Career bit player and Lewiston native Jeffrey Decker stars as a homeless man we meet in his car, bearded, shivering and listening over and over again to a voice mail from his significant other.
He has no enthusiasm for the sign-spinning work he does to feed himself and gas up his ’80s Chevy. But if woman, man or child among us ever relishes anything as much as this character loves his cigarettes — long, theatrical, stair-at-the-stars drags of ecstacy — we can count ourselves blessed.
There’s this Asian techie (Shuhei Kinoshita) pounding away at his laptop, doing something we assume is sketchy just by the “ACCESS DENIED” screens he keeps bumping into and the frantic calls he takes suggesting urgency of some sort or other.
That man-bunned stranger, seen in smoky silhoutte through the opaque window on his door, ringing the bell of his designer McMansion makes him wary. And not just because the guy’s smoking and seems to be making up his “How we can help cut your energy bill” pitch on the fly.
Next thing our techie knows, shotgun blasts are knocking out the lock (Not the, uh GLASS) and a crazed, dirty beardo homeless guy has stormed in, firing away at him as he flees and cries “STOP! Why are you doing this?”
Jun, as the credits name him, fights for his PC and his life. He wins one and loses the other. But tracking his laptop and homeless thug “Teddy” with his phone turns out to be a mistake.

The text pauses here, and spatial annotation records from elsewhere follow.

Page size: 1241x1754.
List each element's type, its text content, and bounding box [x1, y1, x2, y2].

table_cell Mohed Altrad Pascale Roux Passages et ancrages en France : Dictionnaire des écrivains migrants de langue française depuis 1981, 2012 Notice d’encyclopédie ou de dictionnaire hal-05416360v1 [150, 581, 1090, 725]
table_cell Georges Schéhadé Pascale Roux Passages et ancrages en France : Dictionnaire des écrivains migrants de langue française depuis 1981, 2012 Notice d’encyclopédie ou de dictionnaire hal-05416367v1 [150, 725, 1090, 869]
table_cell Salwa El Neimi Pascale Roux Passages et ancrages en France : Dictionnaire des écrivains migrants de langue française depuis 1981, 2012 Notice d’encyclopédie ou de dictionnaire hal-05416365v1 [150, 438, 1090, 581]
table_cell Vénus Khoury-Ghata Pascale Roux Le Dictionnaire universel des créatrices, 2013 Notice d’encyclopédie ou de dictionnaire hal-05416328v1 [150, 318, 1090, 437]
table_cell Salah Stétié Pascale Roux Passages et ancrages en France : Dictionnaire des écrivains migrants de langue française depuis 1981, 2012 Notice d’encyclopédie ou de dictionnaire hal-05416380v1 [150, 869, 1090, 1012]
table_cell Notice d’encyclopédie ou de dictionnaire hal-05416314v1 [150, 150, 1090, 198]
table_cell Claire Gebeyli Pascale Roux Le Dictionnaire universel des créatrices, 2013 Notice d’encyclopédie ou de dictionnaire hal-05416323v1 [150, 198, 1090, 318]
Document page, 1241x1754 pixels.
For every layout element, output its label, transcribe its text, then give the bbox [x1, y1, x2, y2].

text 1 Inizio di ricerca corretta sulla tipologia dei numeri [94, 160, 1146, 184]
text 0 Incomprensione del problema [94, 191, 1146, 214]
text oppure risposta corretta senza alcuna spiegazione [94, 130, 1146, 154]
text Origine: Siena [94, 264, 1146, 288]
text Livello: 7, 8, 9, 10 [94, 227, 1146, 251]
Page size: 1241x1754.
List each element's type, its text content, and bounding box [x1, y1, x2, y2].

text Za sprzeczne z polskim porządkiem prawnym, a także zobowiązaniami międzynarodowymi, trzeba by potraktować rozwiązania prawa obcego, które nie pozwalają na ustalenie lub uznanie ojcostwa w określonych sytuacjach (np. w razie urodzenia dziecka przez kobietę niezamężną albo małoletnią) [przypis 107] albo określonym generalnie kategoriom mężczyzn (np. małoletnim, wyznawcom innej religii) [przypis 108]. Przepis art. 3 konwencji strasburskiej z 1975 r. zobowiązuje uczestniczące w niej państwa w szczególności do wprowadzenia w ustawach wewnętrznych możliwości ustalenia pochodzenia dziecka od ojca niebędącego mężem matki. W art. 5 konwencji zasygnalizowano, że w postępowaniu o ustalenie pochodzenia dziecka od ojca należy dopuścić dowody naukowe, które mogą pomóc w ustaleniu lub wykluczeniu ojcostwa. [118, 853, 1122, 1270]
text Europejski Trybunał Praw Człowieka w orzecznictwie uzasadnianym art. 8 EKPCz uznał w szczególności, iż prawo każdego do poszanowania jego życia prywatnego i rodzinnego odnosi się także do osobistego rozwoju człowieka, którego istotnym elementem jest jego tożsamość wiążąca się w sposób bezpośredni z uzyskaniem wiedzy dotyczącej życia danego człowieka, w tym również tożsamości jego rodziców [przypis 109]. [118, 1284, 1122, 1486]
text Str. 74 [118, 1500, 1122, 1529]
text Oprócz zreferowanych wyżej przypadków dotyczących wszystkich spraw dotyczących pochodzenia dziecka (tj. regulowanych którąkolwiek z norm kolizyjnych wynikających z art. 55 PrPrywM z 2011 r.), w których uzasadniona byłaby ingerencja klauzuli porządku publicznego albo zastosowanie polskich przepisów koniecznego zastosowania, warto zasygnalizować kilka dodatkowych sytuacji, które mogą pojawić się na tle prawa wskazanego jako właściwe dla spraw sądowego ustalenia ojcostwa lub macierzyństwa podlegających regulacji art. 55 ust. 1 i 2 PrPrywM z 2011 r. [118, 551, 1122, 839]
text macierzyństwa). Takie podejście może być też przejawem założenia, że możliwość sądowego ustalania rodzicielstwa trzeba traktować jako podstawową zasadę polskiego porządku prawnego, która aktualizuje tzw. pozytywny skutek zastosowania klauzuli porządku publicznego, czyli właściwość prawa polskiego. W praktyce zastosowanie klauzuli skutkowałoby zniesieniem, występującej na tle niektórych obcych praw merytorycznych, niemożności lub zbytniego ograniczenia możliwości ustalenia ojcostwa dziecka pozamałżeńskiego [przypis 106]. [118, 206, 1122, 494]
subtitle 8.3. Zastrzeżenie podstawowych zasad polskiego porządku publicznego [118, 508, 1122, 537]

He’s caught, beaten and bloodied some more. And that’s how Jun learns the beef this crazed, wronged man has with him — identity theft, financial fraud, etc.
Threats and torture over access to that laptop ensue, along with one man listing the wrongs he’s been done as he puts his hostage through all this.
Wait’ll you get a load of what the writer-director thinks is the card our hostage would play.
The dialogue isn’t much, and the logic — fleeing a fight you’ve just won with a killer rather than finishing him off or calling the cops, etc. — doesn’t stand up to any scrutiny.
The set-piece fights, which involve Kinoshita screaming and charging his tormentor and the tormentor played by Decker stalking him with wounded, bloody-minded resolve are visceral enough to come off. Decker and Kinoshita are better than the screenplay.
A throw-down at a gas-station climaxes with a brutal brawl on the hood of a bystander’s car going through an automatic car wash. Amusingly, the car-wash owners feel the need to do an Idaho do-si-do video (“Roggers (sic) Car Wash”) that plays in front of the car being washed and behind all the mayhem the antagonists and the bystander/car owner go through. Not bad.
The rest? Not good.
Perhaps the good folks at Rogers Motors and Car Wash read the script and opted to get their name misspelled. Smart move.

Rating: R, graphic violence, smoking, profanity
Cast: Jeffrey Decker, Shuhei Kinoshita
Credits:Scripted and directed by Tom Botchii.. A Saban Entertainment release.